[[ Data for the task, beginning ]]
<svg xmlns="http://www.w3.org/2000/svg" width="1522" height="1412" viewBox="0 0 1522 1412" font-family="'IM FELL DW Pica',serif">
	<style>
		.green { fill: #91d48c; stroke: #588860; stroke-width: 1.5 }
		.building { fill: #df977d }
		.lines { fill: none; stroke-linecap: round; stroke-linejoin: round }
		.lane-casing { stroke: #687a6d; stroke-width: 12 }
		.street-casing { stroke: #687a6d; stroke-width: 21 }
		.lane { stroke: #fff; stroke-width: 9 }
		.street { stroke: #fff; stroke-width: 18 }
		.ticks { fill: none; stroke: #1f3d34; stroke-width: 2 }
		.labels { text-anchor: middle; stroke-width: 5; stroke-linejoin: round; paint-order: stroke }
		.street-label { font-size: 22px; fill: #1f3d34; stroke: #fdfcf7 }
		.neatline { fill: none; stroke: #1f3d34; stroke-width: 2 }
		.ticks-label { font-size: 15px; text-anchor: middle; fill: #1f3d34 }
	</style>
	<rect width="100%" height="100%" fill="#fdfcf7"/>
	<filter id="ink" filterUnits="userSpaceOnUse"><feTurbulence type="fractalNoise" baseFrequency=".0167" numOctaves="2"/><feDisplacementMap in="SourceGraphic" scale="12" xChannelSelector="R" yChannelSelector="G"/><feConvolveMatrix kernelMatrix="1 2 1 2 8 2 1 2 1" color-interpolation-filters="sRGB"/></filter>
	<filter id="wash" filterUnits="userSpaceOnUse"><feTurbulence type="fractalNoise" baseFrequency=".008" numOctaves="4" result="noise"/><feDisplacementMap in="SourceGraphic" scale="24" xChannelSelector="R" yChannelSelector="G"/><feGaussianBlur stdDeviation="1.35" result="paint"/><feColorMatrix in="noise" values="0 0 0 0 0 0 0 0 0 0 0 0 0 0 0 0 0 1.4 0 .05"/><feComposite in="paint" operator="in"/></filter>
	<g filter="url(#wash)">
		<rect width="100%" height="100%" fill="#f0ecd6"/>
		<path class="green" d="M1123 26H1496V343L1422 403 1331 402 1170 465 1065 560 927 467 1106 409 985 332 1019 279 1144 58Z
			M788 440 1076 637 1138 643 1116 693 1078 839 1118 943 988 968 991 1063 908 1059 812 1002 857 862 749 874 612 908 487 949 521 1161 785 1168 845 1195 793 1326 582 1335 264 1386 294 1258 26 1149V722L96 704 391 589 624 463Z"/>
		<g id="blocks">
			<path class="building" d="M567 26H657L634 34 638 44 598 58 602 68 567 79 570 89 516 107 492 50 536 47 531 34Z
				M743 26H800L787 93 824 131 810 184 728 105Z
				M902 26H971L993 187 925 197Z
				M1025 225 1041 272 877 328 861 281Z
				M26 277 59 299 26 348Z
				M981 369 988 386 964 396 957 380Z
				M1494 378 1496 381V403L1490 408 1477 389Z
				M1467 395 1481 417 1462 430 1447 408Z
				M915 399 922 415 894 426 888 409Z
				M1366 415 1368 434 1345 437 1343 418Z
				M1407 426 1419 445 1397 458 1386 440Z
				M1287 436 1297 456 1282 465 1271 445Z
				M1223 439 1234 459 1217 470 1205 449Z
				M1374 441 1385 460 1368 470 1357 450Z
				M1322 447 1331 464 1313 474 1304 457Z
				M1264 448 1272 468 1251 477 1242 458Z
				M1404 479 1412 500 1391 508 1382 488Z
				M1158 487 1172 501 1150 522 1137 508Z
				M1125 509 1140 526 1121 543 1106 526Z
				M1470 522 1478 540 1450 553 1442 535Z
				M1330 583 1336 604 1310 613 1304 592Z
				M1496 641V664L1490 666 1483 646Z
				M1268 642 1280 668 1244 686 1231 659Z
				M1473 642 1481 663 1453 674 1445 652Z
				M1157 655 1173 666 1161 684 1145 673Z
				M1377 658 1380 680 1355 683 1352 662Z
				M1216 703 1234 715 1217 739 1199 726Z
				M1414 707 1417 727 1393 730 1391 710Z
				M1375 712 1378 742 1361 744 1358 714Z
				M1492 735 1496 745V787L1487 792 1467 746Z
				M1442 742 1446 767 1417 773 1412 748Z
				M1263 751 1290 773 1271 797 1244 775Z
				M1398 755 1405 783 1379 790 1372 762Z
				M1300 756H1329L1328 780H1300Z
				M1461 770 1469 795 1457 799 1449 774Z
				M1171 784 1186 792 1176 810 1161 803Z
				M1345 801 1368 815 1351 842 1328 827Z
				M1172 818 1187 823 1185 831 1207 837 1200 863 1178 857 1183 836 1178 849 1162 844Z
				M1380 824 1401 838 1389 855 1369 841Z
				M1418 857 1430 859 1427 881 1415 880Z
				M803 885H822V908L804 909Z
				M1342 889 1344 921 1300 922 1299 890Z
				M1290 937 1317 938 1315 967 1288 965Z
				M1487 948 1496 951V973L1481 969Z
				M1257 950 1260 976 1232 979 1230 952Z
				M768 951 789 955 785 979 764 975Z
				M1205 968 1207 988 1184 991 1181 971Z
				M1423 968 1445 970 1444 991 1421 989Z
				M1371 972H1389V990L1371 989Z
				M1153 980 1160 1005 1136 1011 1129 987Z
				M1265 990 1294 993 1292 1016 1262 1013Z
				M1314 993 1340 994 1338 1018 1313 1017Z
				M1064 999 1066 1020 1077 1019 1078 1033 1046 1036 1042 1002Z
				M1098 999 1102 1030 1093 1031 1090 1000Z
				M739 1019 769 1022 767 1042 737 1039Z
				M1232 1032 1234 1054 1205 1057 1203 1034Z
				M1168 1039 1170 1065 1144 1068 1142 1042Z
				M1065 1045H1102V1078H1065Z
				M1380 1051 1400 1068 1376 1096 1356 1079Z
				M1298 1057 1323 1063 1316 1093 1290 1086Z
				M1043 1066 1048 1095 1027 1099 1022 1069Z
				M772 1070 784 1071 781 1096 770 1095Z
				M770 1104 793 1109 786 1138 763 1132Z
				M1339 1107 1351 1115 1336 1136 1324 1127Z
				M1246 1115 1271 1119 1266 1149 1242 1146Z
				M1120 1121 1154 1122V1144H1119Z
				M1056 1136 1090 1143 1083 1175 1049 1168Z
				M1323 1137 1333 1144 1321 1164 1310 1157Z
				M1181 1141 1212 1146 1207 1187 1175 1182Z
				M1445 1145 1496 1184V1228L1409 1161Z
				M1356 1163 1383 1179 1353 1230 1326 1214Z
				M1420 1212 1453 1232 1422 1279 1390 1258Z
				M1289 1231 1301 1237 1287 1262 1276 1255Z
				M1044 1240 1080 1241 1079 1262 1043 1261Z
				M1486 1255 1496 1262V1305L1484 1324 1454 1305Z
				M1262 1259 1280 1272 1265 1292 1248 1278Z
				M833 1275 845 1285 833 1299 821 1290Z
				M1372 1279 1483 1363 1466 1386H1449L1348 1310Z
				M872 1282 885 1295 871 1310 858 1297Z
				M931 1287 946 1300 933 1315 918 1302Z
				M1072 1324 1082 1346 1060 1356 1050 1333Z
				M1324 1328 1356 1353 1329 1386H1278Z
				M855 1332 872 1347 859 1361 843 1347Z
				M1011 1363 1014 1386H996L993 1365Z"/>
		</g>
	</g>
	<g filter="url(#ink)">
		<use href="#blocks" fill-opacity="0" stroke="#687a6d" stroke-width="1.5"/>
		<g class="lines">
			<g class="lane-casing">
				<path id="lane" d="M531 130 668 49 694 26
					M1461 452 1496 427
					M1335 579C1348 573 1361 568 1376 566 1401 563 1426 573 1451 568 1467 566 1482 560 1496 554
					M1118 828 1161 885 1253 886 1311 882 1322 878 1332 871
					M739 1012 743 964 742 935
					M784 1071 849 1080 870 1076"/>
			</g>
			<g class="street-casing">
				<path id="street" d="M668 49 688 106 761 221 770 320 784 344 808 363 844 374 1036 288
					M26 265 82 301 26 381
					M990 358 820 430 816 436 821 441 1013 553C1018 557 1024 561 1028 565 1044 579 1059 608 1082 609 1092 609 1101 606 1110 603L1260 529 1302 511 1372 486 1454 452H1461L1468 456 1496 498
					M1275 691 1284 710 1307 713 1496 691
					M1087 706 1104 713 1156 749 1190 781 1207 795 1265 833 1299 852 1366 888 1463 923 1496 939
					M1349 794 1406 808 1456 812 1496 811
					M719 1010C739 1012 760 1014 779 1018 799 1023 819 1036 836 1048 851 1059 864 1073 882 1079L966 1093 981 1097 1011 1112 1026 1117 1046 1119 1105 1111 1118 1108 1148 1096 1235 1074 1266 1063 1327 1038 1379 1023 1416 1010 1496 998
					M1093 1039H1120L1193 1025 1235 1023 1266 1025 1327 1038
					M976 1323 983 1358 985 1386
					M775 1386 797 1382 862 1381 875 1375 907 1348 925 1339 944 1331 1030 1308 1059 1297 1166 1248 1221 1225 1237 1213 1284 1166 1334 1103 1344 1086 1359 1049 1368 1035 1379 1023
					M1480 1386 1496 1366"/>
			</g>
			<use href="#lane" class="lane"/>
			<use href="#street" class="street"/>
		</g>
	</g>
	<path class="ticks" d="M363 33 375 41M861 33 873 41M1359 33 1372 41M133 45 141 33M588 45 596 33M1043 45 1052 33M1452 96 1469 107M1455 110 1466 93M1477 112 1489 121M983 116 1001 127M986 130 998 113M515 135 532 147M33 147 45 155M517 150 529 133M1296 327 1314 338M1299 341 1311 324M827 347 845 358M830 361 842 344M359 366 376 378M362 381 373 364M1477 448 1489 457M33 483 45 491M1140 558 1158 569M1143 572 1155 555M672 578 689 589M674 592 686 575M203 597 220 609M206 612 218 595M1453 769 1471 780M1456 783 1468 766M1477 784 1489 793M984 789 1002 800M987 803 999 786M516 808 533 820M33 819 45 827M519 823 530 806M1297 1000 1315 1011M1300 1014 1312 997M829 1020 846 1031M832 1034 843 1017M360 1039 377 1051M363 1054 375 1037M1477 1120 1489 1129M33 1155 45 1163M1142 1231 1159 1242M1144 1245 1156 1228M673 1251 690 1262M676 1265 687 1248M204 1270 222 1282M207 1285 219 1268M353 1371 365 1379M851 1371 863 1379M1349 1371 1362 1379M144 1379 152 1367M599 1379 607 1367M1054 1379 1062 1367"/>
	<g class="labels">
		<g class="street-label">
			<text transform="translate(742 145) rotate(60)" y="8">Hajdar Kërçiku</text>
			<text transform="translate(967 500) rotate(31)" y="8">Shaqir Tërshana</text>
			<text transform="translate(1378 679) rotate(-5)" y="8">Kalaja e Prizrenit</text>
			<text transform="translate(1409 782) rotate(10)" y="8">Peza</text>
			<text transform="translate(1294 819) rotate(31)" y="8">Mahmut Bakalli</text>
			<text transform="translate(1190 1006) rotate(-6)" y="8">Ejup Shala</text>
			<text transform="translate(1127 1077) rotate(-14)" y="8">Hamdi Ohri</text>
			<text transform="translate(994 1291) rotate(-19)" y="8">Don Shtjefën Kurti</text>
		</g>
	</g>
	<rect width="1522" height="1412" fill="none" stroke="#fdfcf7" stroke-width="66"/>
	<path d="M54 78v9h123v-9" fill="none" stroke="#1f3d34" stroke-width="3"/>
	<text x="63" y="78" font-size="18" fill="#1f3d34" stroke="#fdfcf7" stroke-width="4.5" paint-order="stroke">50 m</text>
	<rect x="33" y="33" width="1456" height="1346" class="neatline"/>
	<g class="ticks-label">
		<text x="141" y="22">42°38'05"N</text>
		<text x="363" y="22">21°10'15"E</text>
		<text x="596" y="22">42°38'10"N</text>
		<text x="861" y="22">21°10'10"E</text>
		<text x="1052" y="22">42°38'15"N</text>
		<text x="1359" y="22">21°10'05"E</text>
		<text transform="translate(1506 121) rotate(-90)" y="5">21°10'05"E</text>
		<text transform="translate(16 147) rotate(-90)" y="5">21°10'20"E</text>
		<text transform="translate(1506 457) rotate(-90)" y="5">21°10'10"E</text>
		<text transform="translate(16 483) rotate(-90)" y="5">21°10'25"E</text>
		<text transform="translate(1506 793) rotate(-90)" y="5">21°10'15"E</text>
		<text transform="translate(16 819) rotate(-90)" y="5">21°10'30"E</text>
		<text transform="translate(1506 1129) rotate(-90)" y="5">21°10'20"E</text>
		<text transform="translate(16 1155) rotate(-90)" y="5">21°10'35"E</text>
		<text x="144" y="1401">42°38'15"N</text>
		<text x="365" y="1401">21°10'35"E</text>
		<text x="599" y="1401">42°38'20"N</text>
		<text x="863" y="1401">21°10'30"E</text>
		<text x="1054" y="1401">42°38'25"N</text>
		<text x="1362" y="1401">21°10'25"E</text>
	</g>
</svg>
[[ Data for the task, end ]]
• Problem to solve:
Above are some records; copy exactly the lines from the one with "M1407 426 1419 445 1397 458 1386 440Z" through the one with "M1268 642 1280 668 1244 686 1231 659Z", both included, and no others.

• Solution below:
				M1407 426 1419 445 1397 458 1386 440Z
				M1287 436 1297 456 1282 465 1271 445Z
				M1223 439 1234 459 1217 470 1205 449Z
				M1374 441 1385 460 1368 470 1357 450Z
				M1322 447 1331 464 1313 474 1304 457Z
				M1264 448 1272 468 1251 477 1242 458Z
				M1404 479 1412 500 1391 508 1382 488Z
				M1158 487 1172 501 1150 522 1137 508Z
				M1125 509 1140 526 1121 543 1106 526Z
				M1470 522 1478 540 1450 553 1442 535Z
				M1330 583 1336 604 1310 613 1304 592Z
				M1496 641V664L1490 666 1483 646Z
				M1268 642 1280 668 1244 686 1231 659Z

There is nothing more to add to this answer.